Engineering Reads — 2026-05-03#

The Big Idea#

Effective error reporting often demands a shift in perspective: instead of decorating errors at the point of failure, we should accumulate context implicitly along the happy path. This telescopic, block-scoped approach minimizes developer friction, though it surfaces new challenges when expected errors (like I/O cancellation) are caught and handled upstream rather than fatally reported.

Deep Reads#

Minimal Viable Zig Error Contexts · Matklad · matklad.github.io Zig’s strongly-typed error codes solve error handling, but its idiomatic “Diagnostics sink” pattern for error reporting introduces too much friction for lightweight or script-like code. To avoid the poor debuggability of naked try statements or the sheer verbosity of custom error wrappers, Matklad proposes a “worse-is-better” pattern that logs key-value context via errdefer at the block level. This creates a telescopic context across the call stack without cluttering the happy path or requiring modifications to individual fallible operations. However, this technique has a severe tradeoff: it unconditionally logs context even if the error is later handled gracefully, which is problematic in Zig 0.16 where serendipitous IO cancellation is treated as a recoverable error.
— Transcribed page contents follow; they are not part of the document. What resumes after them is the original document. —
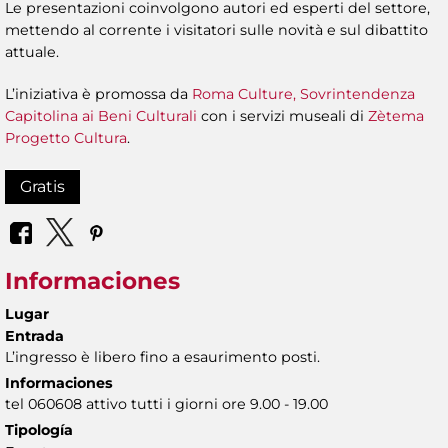
Le presentazioni coinvolgono autori ed esperti del settore,
mettendo al corrente i visitatori sulle novità e sul dibattito
attuale.
L’iniziativa è promossa da
Roma Culture, Sovrintendenza
Capitolina ai Beni Culturali
con i servizi museali di
Zètema
Progetto Cultura
.
Gratis
Informaciones
Lugar
Entrada
L’ingresso è libero fino a esaurimento posti.
Informaciones
tel 060608 attivo tutti i giorni ore 9.00 - 19.00
Tipología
Systems engineers and language designers should read this for a practical exploration of how the ergonomics of context gathering shape the readability of our code.

2026-05-08

Engineering Reads — 2026-05-08#

The Big Idea#

Code formatters should amplify developer intent rather than blindly override it. Tools that rely on subtle syntactic cues to steer layout often yield cleaner, more readable code than rigid, algorithmically-driven alternatives.

Deep Reads#

[Steering Zig Fmt] · matklad.github.io · Source The core insight here is that zig fmt outperforms rigid alternatives like rustfmt or deno fmt because it is uniquely “steerable”. Rather than applying a strict layout heuristic, the tool relies on developer-provided cues—such as a trailing comma—to seamlessly toggle a function call between single-line and multi-line layouts. It even handles complex columnar alignments for arrays by simply mirroring the developer’s first line break, and allows varying items per line using concatenation operators like ++. The underlying philosophy acknowledges a subtle tradeoff: while total automation eliminates stylistic arguments, it destroys semantic grouping, since the best formatting relies heavily on logical blocks and intermediate variables that machines cannot infer. By leaning into human choices rather than eliminating them, the tool strikes a pragmatic balance. Anyone building developer tooling or designing language ergonomics should read this to understand why leaving room for human intent often yields a superior developer experience.